For the first time, the hockey program has about a dozen former Tigers returning to campus this summer to use the El Pomar Sports Center, reunite with teammates and meet current players.

"It's a win-win," said CC assistant Joe Bonnett who helped start the effort with athletic director Ken Ralph. "Guys get to come back, check out their old campus and use the new facilities to prepare for the coming season. It's been great to see all the guys. Some guys have not been back since they played here."

Some of the players who came through town recently, working out for a week up to a month or just visiting friends and family, include Arthur Bidwill, David Civitarese, Nick Dineen, Tim Hall, Curtis McElhinney and Matt Zaba.

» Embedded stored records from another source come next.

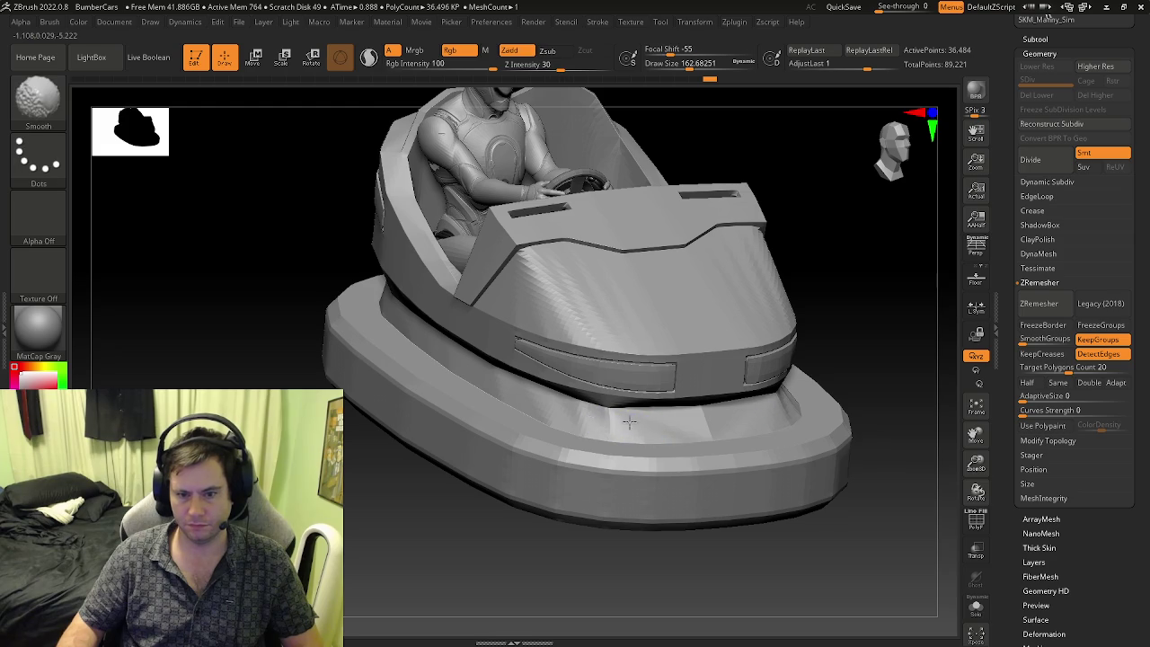
- Step through the undo history, ending on the single-mesh version of the car
key("ctrl+shift+z")
key("ctrl+shift+z")
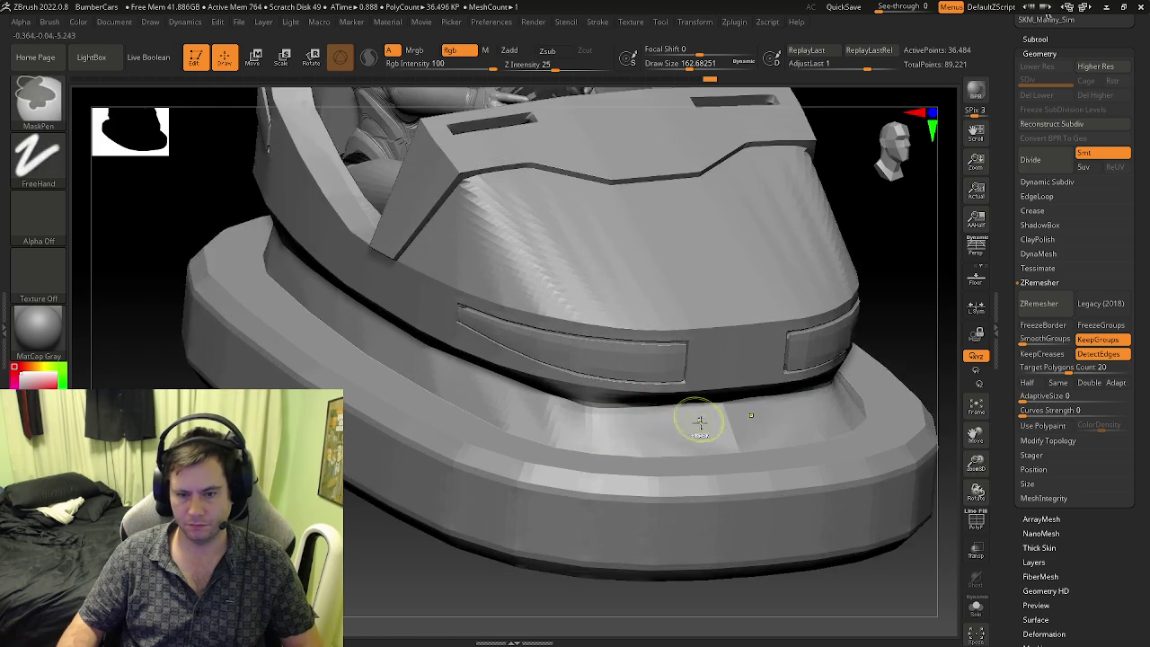
key("ctrl+shift+z")
key("ctrl+shift+z")
key("ctrl+shift+z")
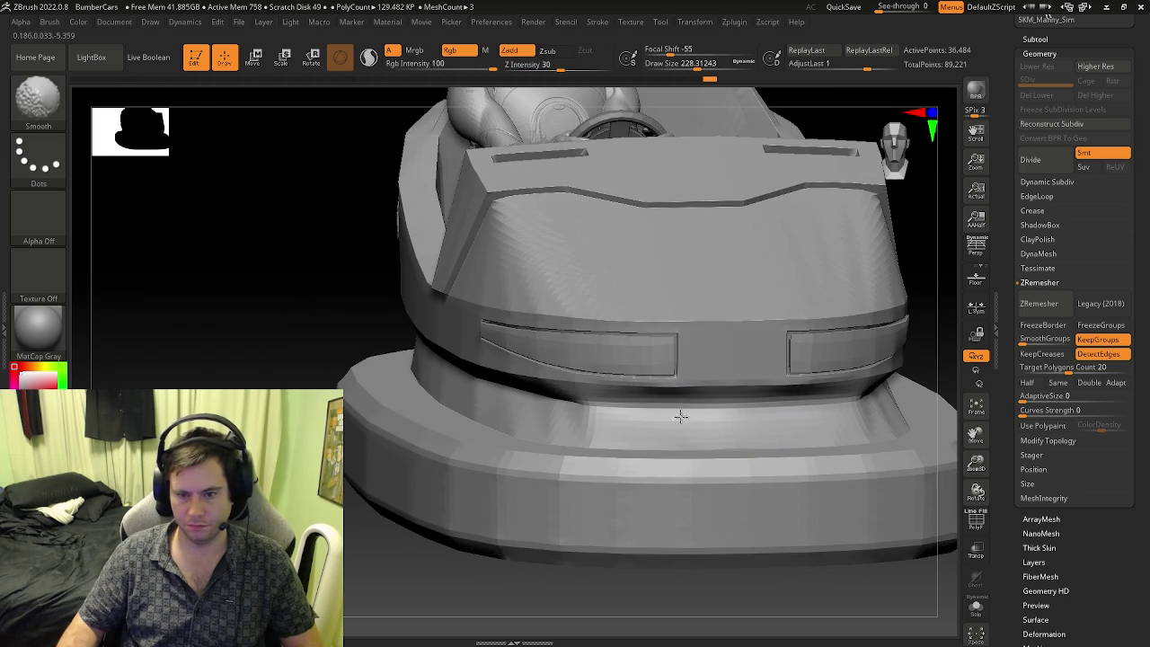
key("ctrl+shift+z")
key("ctrl+shift+z")
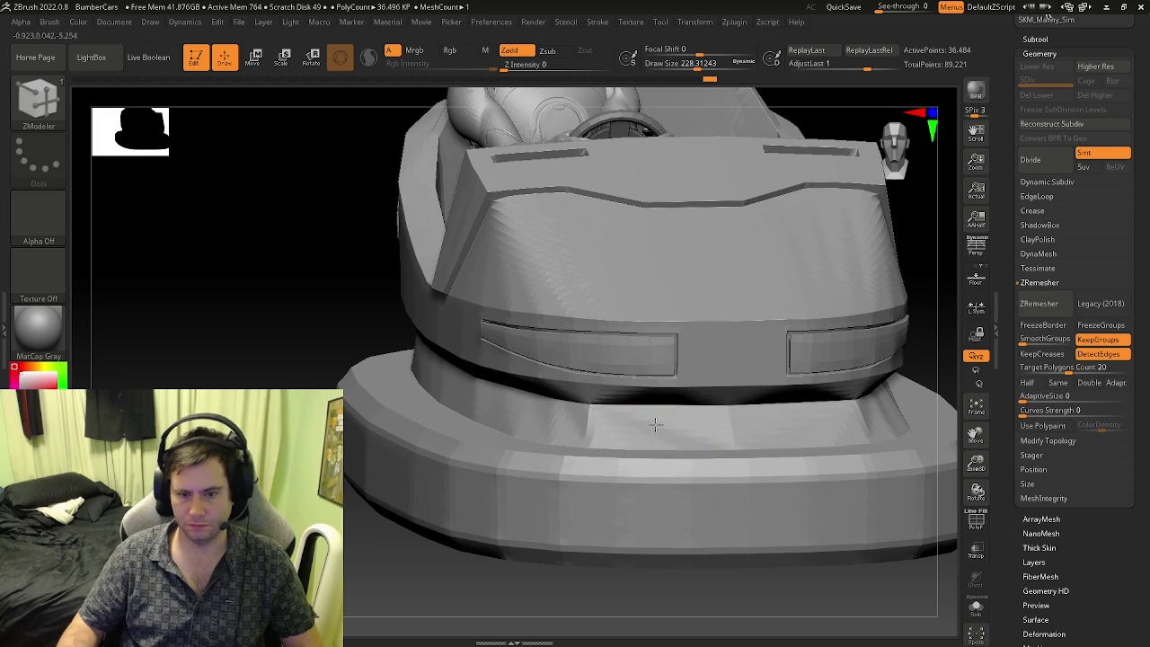
key("ctrl+shift+z")
key("ctrl+shift+z")
key("ctrl+shift+z")
key("ctrl+shift+z")
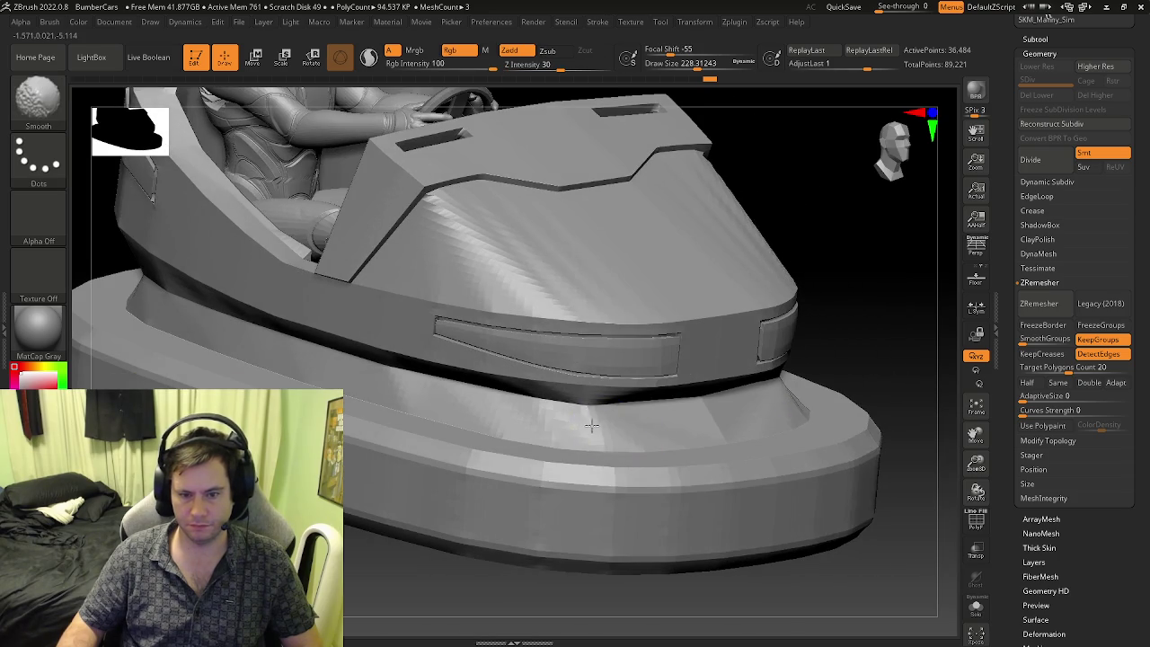
key("ctrl+shift+z")
key("ctrl+shift+z")
key("ctrl+shift+z")
key("ctrl+shift+z")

Jaden Schwartz is expected in August while Mark Stuart is also a possibility, Bonnett added. As alumni, access to the facility, which includes a new shooting room, a larger, renovated weight room and ice time at Honnen arena, is free, coach Scott Owens said.

The offering also lets the Tigers taking summer school courses meet some of the men in the photos on the team meeting room wall.

"I suppose it has been fun for the younger guys to meet the older ones," said Sertich, who lives in suburban Minneapolis. "It has been fun meeting the younger guys. I always follow the Tigers as best I can, so I know their names."

He is happy to prepare for the upcoming season while visiting nearby aunts, uncles and his grandmother. His 121 career assists are seventh all-time at CC with his 182 points at No. 12. He is the son of former CC great Steve Sertich and grandson of both Hall of Famer Tony Frasca and Mark Sertich, for whom the city rink in Memorial Park is named.

The EPSC underwent $27 million in renovations and expansion recently.

Sertich, 30, is preparing for a new team after his contract with Olten in Switzerland ended this past spring.

"It was a great three years," he said. "The fans were very passionate. We (he and his wife Becky) enjoyed the adventure."

He hopes for another opportunity either overseas or with the American Hockey League.

"I'm open to anything," he said. "I'm still having fun playing hockey and as long as I stay healthy, I will keep playing. I hope to stay in hockey as a player, coach or something with a youth association. I cannot imagine life without it."